**Provided passage**
---+---
This past Wednesday, I had the honor to do a "speed-painting" during the duration of a concert performed by Trio in Stereo. (Visit MySpace or Facebook to learn more about this Chicago band!) I was invited to do a painting of some sort so I decided to role out the paper right on the floor in front of the stage. With paint markers, oil sticks and the Magnum 44 permanent marker, I created an image of the 5 band members in roughly 45 minutes. There were many comments on the strong odor this marker produces. Permanent marker is not a sense typically associated at the bar but, well, this was a multi-sensory experience for sure! Next time, I'm definitely bringing knee pads!
I'd like to think the wandering line in our formation of these dominos this past weekend is connected to the wandering line growing out of my "doodle." My "doodle" today is the start of a new 3-D piece. It is a continuation of a series I've been working on since I was in North Carolina this past spring.
---+---
**Given data**
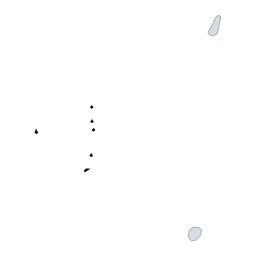 Maldives, with Alifu Dhaalu highlighted
{"feature_id": "MDV-5232", "entity_name": "Alifu Dhaalu", "entity_type": "Atoll", "adm_level": 1, "iso_a3": "MDV", "parent_name": "Maldives", "parent_adm1": "", "projection": "orthographic", "projection_center": [72.869, 3.67], "detail": "coarse", "context": "in_parent", "style": "filled", "palette": "ink", "viewbox_px": 256, "rotation_deg": 0, "n_neighbors": 0, "source": "natural_earth", "source_scale": "10m", "svg_char_len": 990}
<svg xmlns="http://www.w3.org/2000/svg" viewBox="0 0 256 256"><path d="M217.0,33.7L213.1,35.8L209.6,35.0L208.3,32.4L210.1,28.5L213.1,23.6L215.2,18.2L218.2,15.4L220.5,16.3L220.3,19.3L219.2,23.5L218.5,28.8L217.0,33.7ZM196.0,240.2L191.3,240.6L188.4,236.9L189.0,231.4L192.7,227.5L198.5,227.3L201.8,230.7L200.1,236.0L196.0,240.2Z" fill="#d9dde1" stroke="#a8b0b8" stroke-width="1"/><path d="M88.2,169.3L84.5,171.6L85.4,170.0L86.3,169.3L87.3,169.2L88.2,169.3ZM36.1,130.6L36.4,131.4L37.0,131.9L37.2,132.4L36.6,133.2L35.5,132.6L35.5,131.9L35.9,131.3L36.1,130.6ZM93.5,129.1L93.8,129.6L94.2,129.9L94.2,130.2L93.4,130.6L92.7,130.2L92.8,129.9L93.2,129.6L93.5,129.1ZM91.2,154.5L91.4,155.0L91.9,155.3L92.0,155.7L91.1,156.1L90.4,155.7L90.5,155.3L90.9,155.0L91.2,154.5ZM91.7,106.3L92.0,106.8L92.4,107.1L92.5,107.4L91.6,107.8L91.0,107.4L91.7,106.3ZM92.0,120.6L92.3,121.1L92.7,121.4L92.8,121.7L91.9,122.1L91.3,121.8L91.4,121.4L91.8,121.1L92.0,120.6Z" fill="#0f172a" stroke="#020617" stroke-width="1.5"/></svg>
---+---
**Problems**
• a. For the speed-painting post, decide whether each statement agrees with it. Answer yes or no, and quote the deciding words from the post.
(i) The image showed five band members and took roughly 45 minutes.
(ii) The paper was hung on the wall behind the stage.
(iii) The writer has been working on the series since being in North Carolina this past spring.
• b. Rewrite the part of the speed-painting post that begins at the words "I'd like to" and stops after "this past spring.". Use "winding line" in place of "wandering line" wherever it appears.
• c. Translate this sentence from the speed-painting post into Spanish: "There were many comments on the strong odor this marker produces."
The listing plays no part in the work on the text.

**Completed exercise**
• a.
(i) Yes: "I created an image of the 5 band members in roughly 45 minutes."
(ii) No: "role out the paper right on the floor in front of the stage"
(iii) Yes: "It is a continuation of a series I've been working on since I was in North Carolina this past spring."

• b.
I'd like to think the winding line in our formation of these dominos this past weekend is connected to the winding line growing out of my "doodle." My "doodle" today is the start of a new 3-D piece. It is a continuation of a series I've been working on since I was in North Carolina this past spring.

• c. Hubo muchos comentarios sobre el fuerte olor que produce este marcador.